Can it be predicted how many vaccinated people need to be infected before Covid becomes more vaccine resistant

My understanding is that about 2 billion humans have been vaccinated, but even the 2 dose mRNA vaccines only reduce the chance of infection from Delta by maybe 2/3 (however the vaccines are far more effective at preventing severe disease, hospitalization and death). So theres going to be a lot of infections in vaccinated people.

Can it mathematically be determined how many vaccinated people need to be infected before the virus mutates and develops a spike protein that is more resistant to the vaccine?

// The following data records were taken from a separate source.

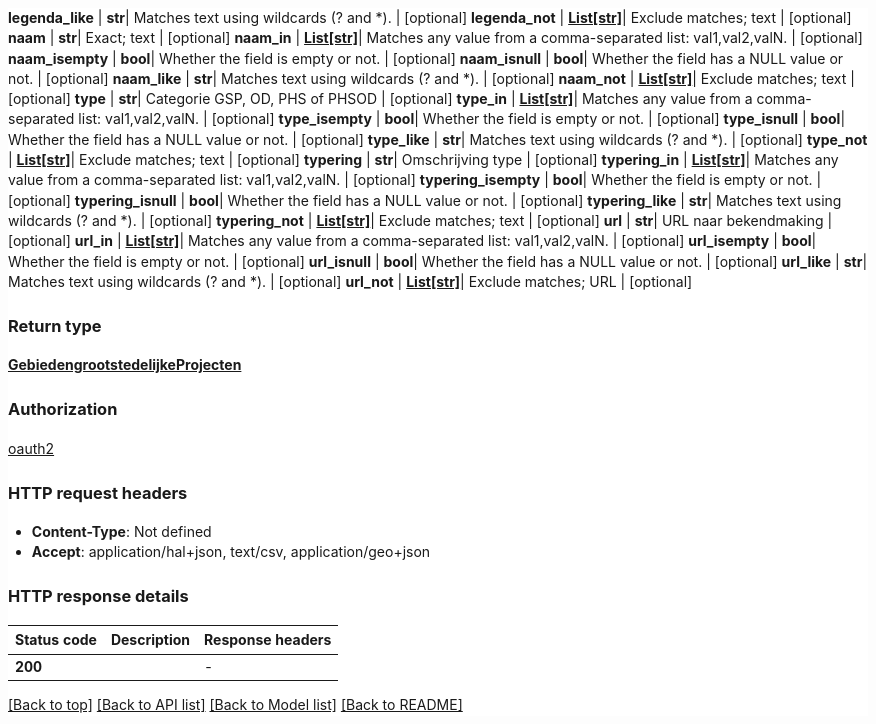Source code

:  **legenda_like** | **str**| Matches text using wildcards (? and *). | [optional] 
 **legenda_not** | [**List[str]**](str.md)| Exclude matches; text | [optional] 
 **naam** | **str**| Exact; text | [optional] 
 **naam_in** | [**List[str]**](str.md)| Matches any value from a comma-separated list: val1,val2,valN. | [optional] 
 **naam_isempty** | **bool**| Whether the field is empty or not. | [optional] 
 **naam_isnull** | **bool**| Whether the field has a NULL value or not. | [optional] 
 **naam_like** | **str**| Matches text using wildcards (? and *). | [optional] 
 **naam_not** | [**List[str]**](str.md)| Exclude matches; text | [optional] 
 **type** | **str**| Categorie GSP, OD, PHS of PHSOD | [optional] 
 **type_in** | [**List[str]**](str.md)| Matches any value from a comma-separated list: val1,val2,valN. | [optional] 
 **type_isempty** | **bool**| Whether the field is empty or not. | [optional] 
 **type_isnull** | **bool**| Whether the field has a NULL value or not. | [optional] 
 **type_like** | **str**| Matches text using wildcards (? and *). | [optional] 
 **type_not** | [**List[str]**](str.md)| Exclude matches; text | [optional] 
 **typering** | **str**| Omschrijving type | [optional] 
 **typering_in** | [**List[str]**](str.md)| Matches any value from a comma-separated list: val1,val2,valN. | [optional] 
 **typering_isempty** | **bool**| Whether the field is empty or not. | [optional] 
 **typering_isnull** | **bool**| Whether the field has a NULL value or not. | [optional] 
 **typering_like** | **str**| Matches text using wildcards (? and *). | [optional] 
 **typering_not** | [**List[str]**](str.md)| Exclude matches; text | [optional] 
 **url** | **str**| URL naar bekendmaking | [optional] 
 **url_in** | [**List[str]**](str.md)| Matches any value from a comma-separated list: val1,val2,valN. | [optional] 
 **url_isempty** | **bool**| Whether the field is empty or not. | [optional] 
 **url_isnull** | **bool**| Whether the field has a NULL value or not. | [optional] 
 **url_like** | **str**| Matches text using wildcards (? and *). | [optional] 
 **url_not** | [**List[str]**](str.md)| Exclude matches; URL | [optional] 

### Return type

[**GebiedengrootstedelijkeProjecten**](GebiedengrootstedelijkeProjecten.md)

### Authorization

[oauth2](../README.md#oauth2)

### HTTP request headers

 - **Content-Type**: Not defined
 - **Accept**: application/hal+json, text/csv, application/geo+json

### HTTP response details

| Status code | Description | Response headers |
|-------------|-------------|------------------|
**200** |  |  -  |

[[Back to top]](#) [[Back to API list]](../README.md#documentation-for-api-endpoints) [[Back to Model list]](../README.md#documentation-for-models) [[Back to README]](../README.md)

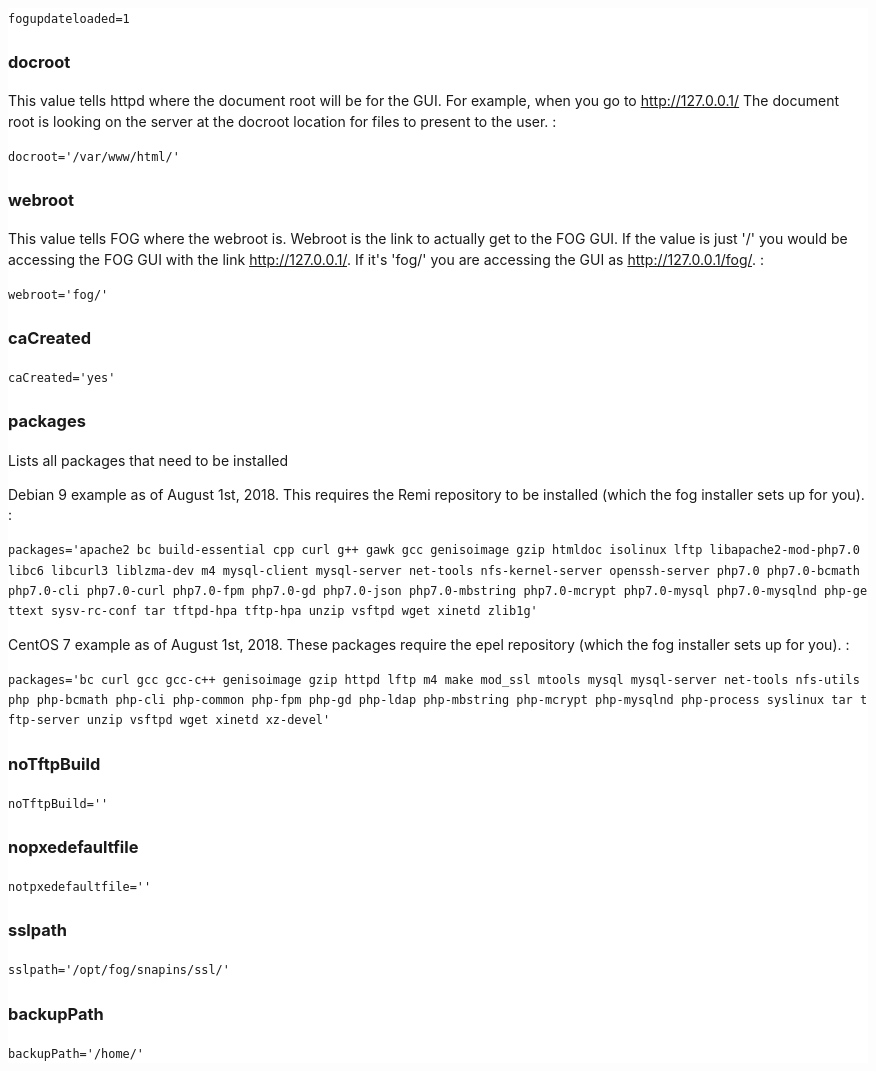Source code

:     fogupdateloaded=1

### docroot

This value tells httpd where the document root will be for the GUI. For
example, when you go to <http://127.0.0.1/> The document root is looking
on the server at the docroot location for files to present to the user.
:

    docroot='/var/www/html/'

### webroot

This value tells FOG where the webroot is. Webroot is the link to
actually get to the FOG GUI. If the value is just \'/\' you would be
accessing the FOG GUI with the link <http://127.0.0.1/>. If it\'s
\'fog/\' you are accessing the GUI as <http://127.0.0.1/fog/>. :

    webroot='fog/'

### caCreated

    caCreated='yes'

### packages

Lists all packages that need to be installed

Debian 9 example as of August 1st, 2018. This requires the Remi
repository to be installed (which the fog installer sets up for you). :

    packages='apache2 bc build-essential cpp curl g++ gawk gcc genisoimage gzip htmldoc isolinux lftp libapache2-mod-php7.0 libc6 libcurl3 liblzma-dev m4 mysql-client mysql-server net-tools nfs-kernel-server openssh-server php7.0 php7.0-bcmath php7.0-cli php7.0-curl php7.0-fpm php7.0-gd php7.0-json php7.0-mbstring php7.0-mcrypt php7.0-mysql php7.0-mysqlnd php-gettext sysv-rc-conf tar tftpd-hpa tftp-hpa unzip vsftpd wget xinetd zlib1g'

CentOS 7 example as of August 1st, 2018. These packages require the epel
repository (which the fog installer sets up for you). :

    packages='bc curl gcc gcc-c++ genisoimage gzip httpd lftp m4 make mod_ssl mtools mysql mysql-server net-tools nfs-utils php php-bcmath php-cli php-common php-fpm php-gd php-ldap php-mbstring php-mcrypt php-mysqlnd php-process syslinux tar tftp-server unzip vsftpd wget xinetd xz-devel'

### noTftpBuild

    noTftpBuild=''

### nopxedefaultfile

    notpxedefaultfile=''

### sslpath

    sslpath='/opt/fog/snapins/ssl/'

### backupPath

    backupPath='/home/'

Also if the vaccine means you’re more likely to get a mild or asymptomatic illness, does that mean your body is producing far fewer viral particles and as a result, far fewer chances of infection? I’m not sure how many covid viruses your body makes, but as an example if you get a common cold doesn’t your body eventually produce several hundred trillion viral particles between the first sign of infection and when the infection is over? Would vaccinated people only produce a fraction of the normal number due to fewer infected cells and the virus clearing up faster? An unvaccinated person who produces (as a guess) a quadrillion viral particles has more chances for mutation than a vaccinated person who maybe (as a guess) only produces 100 trillion viral particles.

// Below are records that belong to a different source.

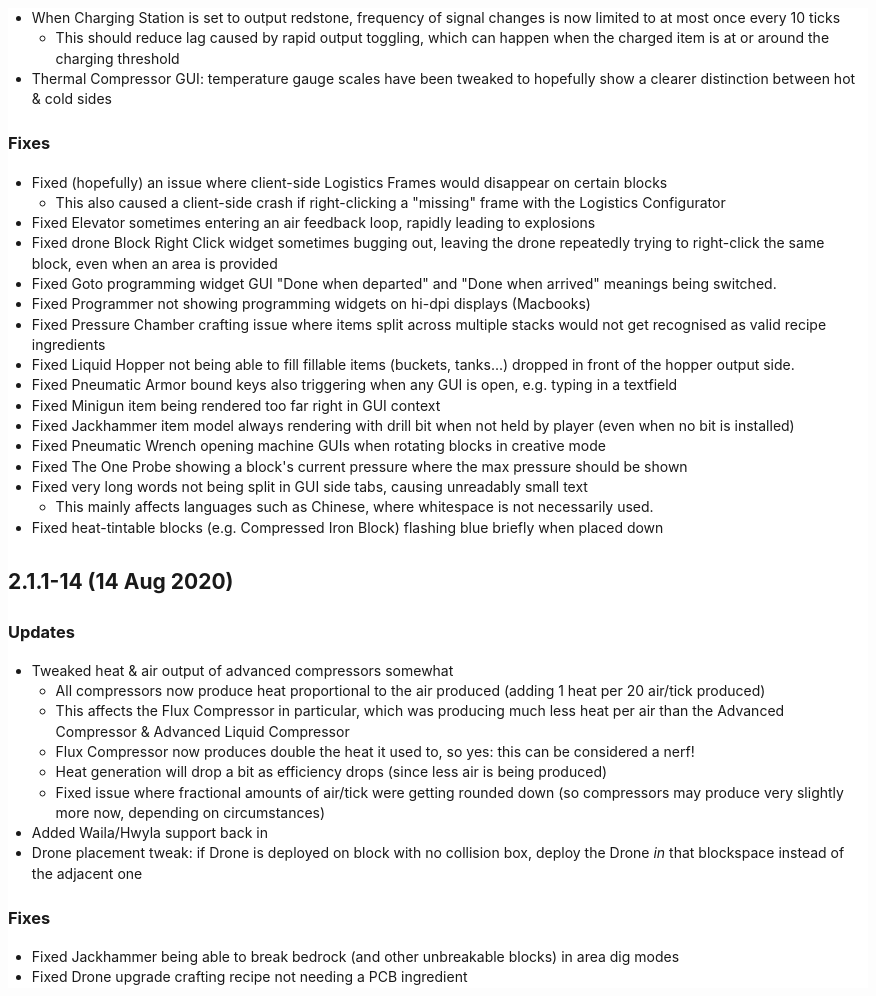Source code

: * When Charging Station is set to output redstone, frequency of signal changes is now limited to at most once every 10 ticks
  * This should reduce lag caused by rapid output toggling, which can happen when the charged item is at or around the charging threshold
* Thermal Compressor GUI: temperature gauge scales have been tweaked to hopefully show a clearer distinction between hot & cold sides

### Fixes
* Fixed (hopefully) an issue where client-side Logistics Frames would disappear on certain blocks
  * This also caused a client-side crash if right-clicking a "missing" frame with the Logistics Configurator
* Fixed Elevator sometimes entering an air feedback loop, rapidly leading to explosions
* Fixed drone Block Right Click widget sometimes bugging out, leaving the drone repeatedly trying to right-click the same block, even when an area is provided
* Fixed Goto programming widget GUI "Done when departed" and "Done when arrived" meanings being switched.
* Fixed Programmer not showing programming widgets on hi-dpi displays (Macbooks)
* Fixed Pressure Chamber crafting issue where items split across multiple stacks would not get recognised as valid recipe ingredients
* Fixed Liquid Hopper not being able to fill fillable items (buckets, tanks...) dropped in front of the hopper output side.
* Fixed Pneumatic Armor bound keys also triggering when any GUI is open, e.g. typing in a textfield
* Fixed Minigun item being rendered too far right in GUI context
* Fixed Jackhammer item model always rendering with drill bit when not held by player (even when no bit is installed)
* Fixed Pneumatic Wrench opening machine GUIs when rotating blocks in creative mode
* Fixed The One Probe showing a block's current pressure where the max pressure should be shown
* Fixed very long words not being split in GUI side tabs, causing unreadably small text
  * This mainly affects languages such as Chinese, where whitespace is not necessarily used.
* Fixed heat-tintable blocks (e.g. Compressed Iron Block) flashing blue briefly when placed down

## 2.1.1-14 (14 Aug 2020)

### Updates
* Tweaked heat & air output of advanced compressors somewhat
  * All compressors now produce heat proportional to the air produced (adding 1 heat per 20 air/tick produced)
  * This affects the Flux Compressor in particular, which was producing much less heat per air than the Advanced Compressor & Advanced Liquid Compressor
  * Flux Compressor now produces double the heat it used to, so yes: this can be considered a nerf!
  * Heat generation will drop a bit as efficiency drops (since less air is being produced)
  * Fixed issue where fractional amounts of air/tick were getting rounded down (so compressors may produce very slightly more now, depending on circumstances)
* Added Waila/Hwyla support back in
* Drone placement tweak: if Drone is deployed on block with no collision box, deploy the Drone *in* that blockspace instead of the adjacent one

### Fixes
* Fixed Jackhammer being able to break bedrock (and other unbreakable blocks) in area dig modes
* Fixed Drone upgrade crafting recipe not needing a PCB ingredient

Basically, is there a reasonable ability to predict that X number of vaccinated people need to catch Delta before genetic mutation Y that reduces the effectiveness of a vaccine by a meaningful amount is evolved?

Also does it depend on the vaccine? Will mutations that work against the AZ vaccine also work against the pfizer vaccine, or are the antibodies slightly different?

Early days yet, but generally speaking vaccines which rely on exposing the immune system to just some parts of a pathogen (like BionTech, Moderna, Astra Zeneca, Sputnik V) tend to be more susceptible to variants than whole Virus vaccines.
We have seen some evidence of that, the aforementioned vaccines are essentially worthless with one shot against the Delta variant (versus about 80% or so for the wild pathogen) and about 60%-70% effective with two shots (95% for two shots for wild disease).

Not seen any published numbers but the whole virus vaccines seem to have maintained efficacy at around the same levels (70%) even with the new variant numbers, going by outbreaks in Chile and Indonesia.

With numbers context is important Pfizer, Moderna trials only reported symptomatic cases while some of the much reported low efficacy Chinese vaccines numbers included asymptomatic and mildly symptomatic cases.

That said I was a betting man, I would say prepare for needing boosters within a year or so.

It seems to me like the OP might be slightly confused with regards to the causality here. More vaccinated people doesn’t make it more likely that the virus will mutate into a vaccine-resistant strain. It makes it less likely. There’s a chance of mutation at every instance of virus replication, and the nature of those mutations is pretty much random. Whether they’re helpful or harmful to the virus, with or without regards to vaccines, is a matter of chance. More vaccinated people equals fewer infections equals fewer rolls of the mutation dice equals less chance of a mutation that results in vaccine resistance.

However, if a vaccine-resistant mutation does occur, high numbers of vaccinated people make it more likely that the ensuing strain will become the dominant one, even if it would less virulent than competing strains in an unvaccinated population.

Wouldn’t antibodies produced by a vaccine create selection pressure for the virus to evolve in ways that make it resistant to vaccine produced antibodies?

I believe the mRNA vaccines are about 66% effective at preventing infection from Delta covid. Which is better than nothing, but it still means endless millions will catch the virus even with a vaccination. This gives the virus a chance to mutate in an environment with antibodies.

1.66% effective at symptomatic covid. They are probably substantially less effective at preventing asymptomatic infections and much much more effective in preventing hospitalisation and disease.
2. A mutation which can defeat all vaccines is….nothing special. Probably many such variants about now.What’s problematic would be one which can defeat all vaccines AND is as infectious and causes similar or higher morbidity.

And in a major “FUCK” out of Israel is seems that Pfizer efficiency drops for two shots drops into the teens at 6 months or so.
@Alessan when did you get vaccinated?

The virus will mutate both among vaccinated and unvaccinated, with the latter group being far more likely to produce a vaccine-beating strain. Mutations are defective attempts to make copies of itself. They’re actually ‘mistakes’, accidents. Most of these defective copies are just that - defective. They end up being duds that harm nobody. But when you have millions upon millions of new infections, a few of those copies are going to have the ability to put pressure on the vaccine regime. First through more efficient transmissibility, and then some variants might have the added ability to get around antibodies and either overwhelm the immune system through sheer viral load or perhaps stealthily attacking the immune system in other ways.